_AIM OF THE TASK_: Every entry should be reproduced precisely, with each picture left out.

++++ RECORDS FOR THE EXERCISE ++++

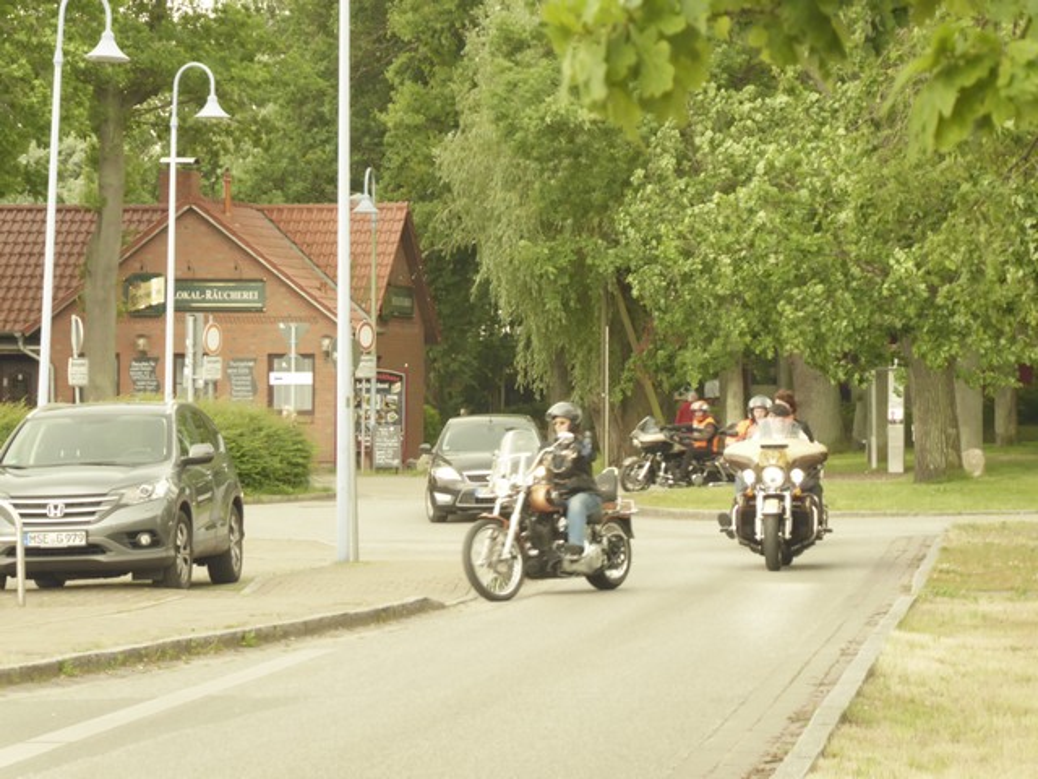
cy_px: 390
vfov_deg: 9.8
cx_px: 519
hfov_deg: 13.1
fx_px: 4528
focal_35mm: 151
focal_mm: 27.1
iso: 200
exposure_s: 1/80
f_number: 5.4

++++

_RESPONSE AREA_:
cy_px: 390
vfov_deg: 9.8
cx_px: 519
hfov_deg: 13.1
fx_px: 4528
focal_35mm: 151
focal_mm: 27.1
iso: 200
exposure_s: 1/80
f_number: 5.4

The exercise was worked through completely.